** START **

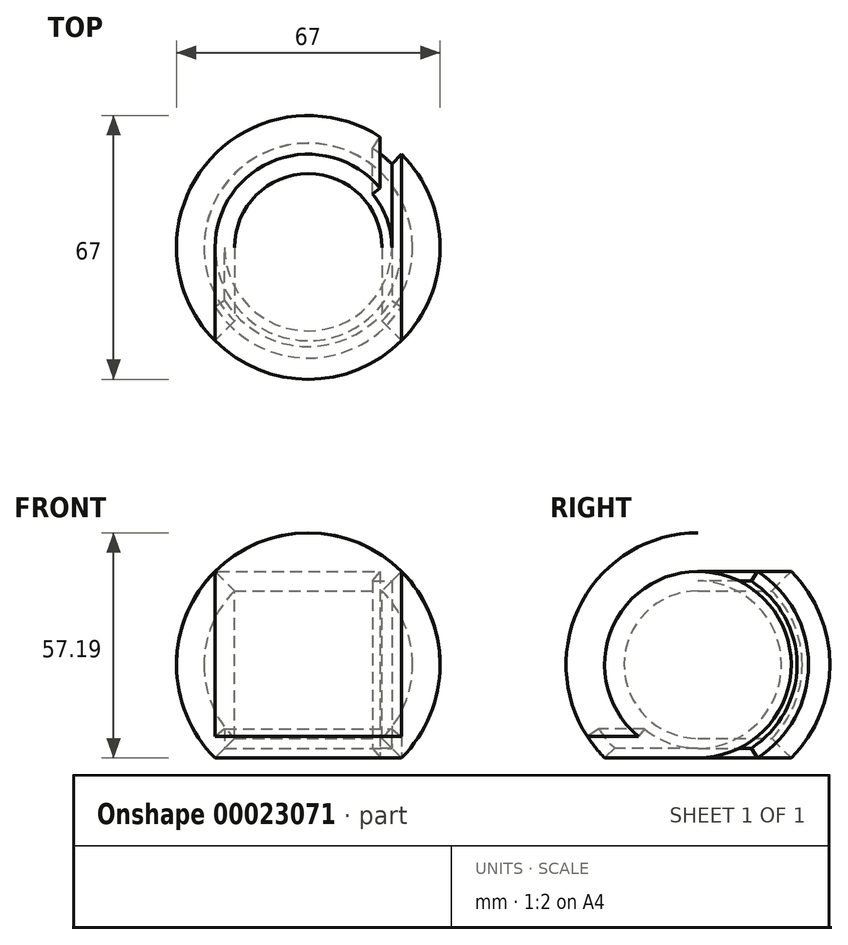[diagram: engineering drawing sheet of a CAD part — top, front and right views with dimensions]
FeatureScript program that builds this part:
annotation { "Feature Type Name" : "Feature", "Feature Type Description" : "" }
export const myFeature = defineFeature(function(context is Context, id is Id, definition is map)
    precondition{}
    {
        {
            var Q0;
            Q0=qCreatedBy(makeId("Front.planeOp"),FACE);
            var sketch = newSketch(context, id + "F0", { "sketchPlane" : qUnion([Q0])});
            skArc(sketch, "E0", {"start": v(-23.69, 23.69) * mm, "mid": v(-30.95, 12.82) * mm, "end": v(-33.5, 0) * mm});
            skLineSegment(sketch, "E1", {"start": v(-23.69, 23.69) * mm, "end": v(-18.74, 18.74) * mm});
            skLineSegment(sketch, "E2", {"start": v(23.69, 23.69) * mm, "end": v(18.74, 18.74) * mm});
            skArc(sketch, "E3.trimOffspring", {"start": v(33.5, 0) * mm, "mid": v(30.95, 12.82) * mm, "end": v(23.69, 23.69) * mm});
            skArc(sketch, "E4", {"start": v(26.5, 0) * mm, "mid": v(24.48, 10.14) * mm, "end": v(18.74, 18.74) * mm});
            skArc(sketch, "E5.trimOffspring", {"start": v(-18.74, 18.74) * mm, "mid": v(-24.48, 10.14) * mm, "end": v(-26.5, 0) * mm});
            skLineSegment(sketch, "E6", {"start": v(-33.5, 0) * mm, "end": v(-26.5, 0) * mm});
            skPoint(sketch, "E7.orphan", {"position": v(-58.83, 0) * mm});
            skLineSegment(sketch, "E8.trimOffspring", {"start": v(26.5, 0) * mm, "end": v(33.5, 0) * mm});
            skSolve(sketch);
        }
        {
            var Q0;
            Q0 = qSketchRegion(id + "F0", true);
            var Q1;
            Q1=sQuery(id+"F0.wireOp",EDGE,"E6");
            revolve(context, id + "F1", {"entities" : qUnion([Q0]), "axis" : qUnion([Q1]), "revolveType" : RevolveType.FULL});
        }
        {
            var Q0;
            Q0=qCreatedBy(makeId("Top.planeOp"),FACE);
            var sketch = newSketch(context, id + "F2", { "sketchPlane" : qUnion([Q0])});
            skArc(sketch, "E9", {"start": v(-23.69, 23.69) * mm, "mid": v(-33.5, 0) * mm, "end": v(-23.69, -23.69) * mm, "construction": true});
            skArc(sketch, "E10", {"start": v(23.69, -23.69) * mm, "mid": v(33.5, 0) * mm, "end": v(23.69, 23.69) * mm, "construction": true});
            skPoint(sketch, "E11", {"position": v(-33.5, 0) * mm});
            skPoint(sketch, "E12", {"position": v(33.5, 0) * mm});
            skArc(sketch, "E13", {"start": v(33.5, 0) * mm, "mid": v(0, 33.5) * mm, "end": v(-33.5, 0) * mm});
            skArc(sketch, "E14", {"start": v(-33.5, 0) * mm, "mid": v(0, -33.5) * mm, "end": v(33.5, 0) * mm});
            skSolve(sketch);
        }
        {
            var Q0;
            Q0=qCreatedBy(makeId("Front.planeOp"),FACE);
            var sketch = newSketch(context, id + "F3", { "sketchPlane" : qUnion([Q0])});
            skArc(sketch, "E15", {"start": v(-23.69, 23.69) * mm, "mid": v(-33.5, 0) * mm, "end": v(-23.69, -23.69) * mm});
            skLineSegment(sketch, "E16", {"start": v(-23.69, 23.69) * mm, "end": v(-18.74, 18.74) * mm});
            skLineSegment(sketch, "E17.0", {"start": v(-18.74, -18.74) * mm, "end": v(-18.74, 18.74) * mm});
            skLineSegment(sketch, "E18", {"start": v(-18.74, -18.74) * mm, "end": v(-23.69, -23.69) * mm});
            skArc(sketch, "E19", {"start": v(-18.74, 18.74) * mm, "mid": v(-26.5, 0) * mm, "end": v(-18.74, -18.74) * mm});
            skSolve(sketch);
        }
        {
            var Q0;
            Q0=makeQuery(id+"F3.imprint","IMPRINT",FACE,{"disambiguationData":[TD([[makeQuery(id+"F3.imprint","IMPRINT",EDGE,{"derivedFrom":sQuery(id+"F3.wireOp",EDGE,"E15")}),1.0]])]});
            var Q1;
            Q1=sQuery(id+"F2.wireOp",EDGE,"E13");
            sweep(context, id + "F4", {"operationType" : NewBodyOperationType.ADD, "profiles" : qUnion([Q0]), "path" : qUnion([Q1])});
        }
        {
            var Q0;
            Q0=qCreatedBy(makeId("Front.planeOp"),FACE);
            var sketch = newSketch(context, id + "F5", { "sketchPlane" : qUnion([Q0])});
            skLineSegment(sketch, "E20.0", {"start": v(-23.69, -23.69) * mm, "end": v(-21.21, -21.21) * mm});
            skPoint(sketch, "E21", {"position": v(-21.21, -21.21) * mm});
            skLineSegment(sketch, "E22", {"start": v(0, 0) * mm, "end": v(-41.3, -26.82) * mm, "construction": true});
            skPoint(sketch, "E23.orphan", {"position": v(-23.69, 23.69) * mm});
            skPoint(sketch, "E24.orphan", {"position": v(-18.74, 18.74) * mm});
            skPoint(sketch, "E25.0.start.orphan", {"position": v(-18.74, -18.74) * mm});
            skArc(sketch, "E26", {"start": v(-23.69, 23.69) * mm, "mid": v(0, -33.5) * mm, "end": v(23.69, 23.69) * mm});
            skLineSegment(sketch, "E27", {"start": v(-23.63, -15.35) * mm, "end": v(-28.1, -18.25) * mm});
            skArc(sketch, "E28", {"start": v(-25.16, -16.34) * mm, "mid": v(-23.31, -18.88) * mm, "end": v(-21.21, -21.21) * mm});
            skArc(sketch, "E29", {"start": v(-30.32, -19.7) * mm, "mid": v(-28.1, -22.75) * mm, "end": v(-25.57, -25.57) * mm});
            skLineSegment(sketch, "E30", {"start": v(-21.21, -21.21) * mm, "end": v(-25.57, -25.57) * mm});
            skLineSegment(sketch, "E31", {"start": v(-30.32, -19.7) * mm, "end": v(-28.1, -18.25) * mm});
            skLineSegment(sketch, "E32", {"start": v(58.3, 0) * mm, "end": v(-70.9, 0) * mm, "construction": true});
            skSolve(sketch);
        }
        {
            var Q0;
            {var subQ3=sQuery(id+"F5.wireOp",EDGE,"E28");Q0=makeQuery(id+"F5.imprint","IMPRINT",FACE,{"disambiguationData":[TD([[makeQuery(id+"F5.imprint","IMPRINT",EDGE,{"derivedFrom":subQ3}),-1.0]])]});}
            var Q1;
            Q1=sQuery(id+"F2.wireOp",EDGE,"E14");
            sweep(context, id + "F6", {"operationType" : NewBodyOperationType.ADD, "profiles" : qUnion([Q0]), "path" : qUnion([Q1])});
        }
        {
            var Q0;
            Q0=qCreatedBy(makeId("Top.planeOp"),FACE);
            var sketch = newSketch(context, id + "F7", { "sketchPlane" : qUnion([Q0])});
            skLineSegment(sketch, "E33", {"start": v(0, 0) * mm, "end": v(-35.73, 35.73) * mm, "construction": true});
            skLineSegment(sketch, "E34", {"start": v(0, 0) * mm, "end": v(-24.56, 37.82) * mm, "construction": true});
            skArc(sketch, "E35", {"start": v(18.74, -18.74) * mm, "mid": v(0, 26.5) * mm, "end": v(-18.74, -18.74) * mm});
            skArc(sketch, "E36", {"start": v(23.69, 23.69) * mm, "mid": v(21.08, 26.03) * mm, "end": v(18.25, 28.1) * mm});
            skLineSegment(sketch, "E37", {"start": v(-18.74, 18.74) * mm, "end": v(-23.69, 23.69) * mm});
            skPoint(sketch, "E38", {"position": v(-21.21, 21.21) * mm});
            skArc(sketch, "E39", {"start": v(-21.21, 21.21) * mm, "mid": v(-23.31, -18.88) * mm, "end": v(16.34, -25.16) * mm});
            skLineSegment(sketch, "E40", {"start": v(-16.34, 25.16) * mm, "end": v(-18.25, 28.1) * mm});
            skLineSegment(sketch, "E41", {"start": v(0, 0) * mm, "end": v(-57.31, 0) * mm, "construction": true});
            skPoint(sketch, "E42", {"position": v(23.69, 23.69) * mm});
            skPoint(sketch, "E43", {"position": v(18.25, 28.1) * mm});
            skPoint(sketch, "E44", {"position": v(21.21, 21.21) * mm});
            skLineSegment(sketch, "E45", {"start": v(23.69, 23.69) * mm, "end": v(21.21, 21.21) * mm});
            skLineSegment(sketch, "E46", {"start": v(18.25, 28.1) * mm, "end": v(16.34, 25.16) * mm});
            skArc(sketch, "E47", {"start": v(-16.34, 25.16) * mm, "mid": v(-25.16, -16.34) * mm, "end": v(16.34, -25.16) * mm});
            skArc(sketch, "E48.trimOffspring", {"start": v(-18.25, 28.1) * mm, "mid": v(-33.32, 3.5) * mm, "end": v(-23.69, -23.69) * mm});
            skArc(sketch, "E49", {"start": v(21.21, 21.21) * mm, "mid": v(18.88, 23.31) * mm, "end": v(16.34, 25.16) * mm});
            skSolve(sketch);
        }
        {
            var Q0;
            Q0=makeQuery(id+"F7.imprint","IMPRINT",FACE,{"disambiguationData":[TD([[makeQuery(id+"F7.imprint","IMPRINT",EDGE,{"derivedFrom":sQuery(id+"F7.wireOp",EDGE,"E36")}),1.0]])]});
            var Q1;
            Q1=sQuery(id+"F5.wireOp",EDGE,"E32");
            revolve(context, id + "F8", {"operationType" : NewBodyOperationType.REMOVE, "entities" : qUnion([Q0]), "axis" : qUnion([Q1]), "revolveType" : RevolveType.SYMMETRIC, "oppositeDirection" : true, "angle" : 180 * degree});
        }
    });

** END **

■ Exercise aim: Print the listing from the start through the line containing "v(-30.95, 12.82) *", both ends included, with the pictures left out.

■ Solution to this task:
[diagram: engineering drawing sheet of a CAD part — top, front and right views with dimensions]
FeatureScript program that builds this part:
annotation { "Feature Type Name" : "Feature", "Feature Type Description" : "" }
export const myFeature = defineFeature(function(context is Context, id is Id, definition is map)
    precondition{}
    {
        {
            var Q0;
            Q0=qCreatedBy(makeId("Front.planeOp"),FACE);
            var sketch = newSketch(context, id + "F0", { "sketchPlane" : qUnion([Q0])});
            skArc(sketch, "E0", {"start": v(-23.69, 23.69) * mm, "mid": v(-30.95, 12.82) * mm, "end": v(-33.5, 0) * mm});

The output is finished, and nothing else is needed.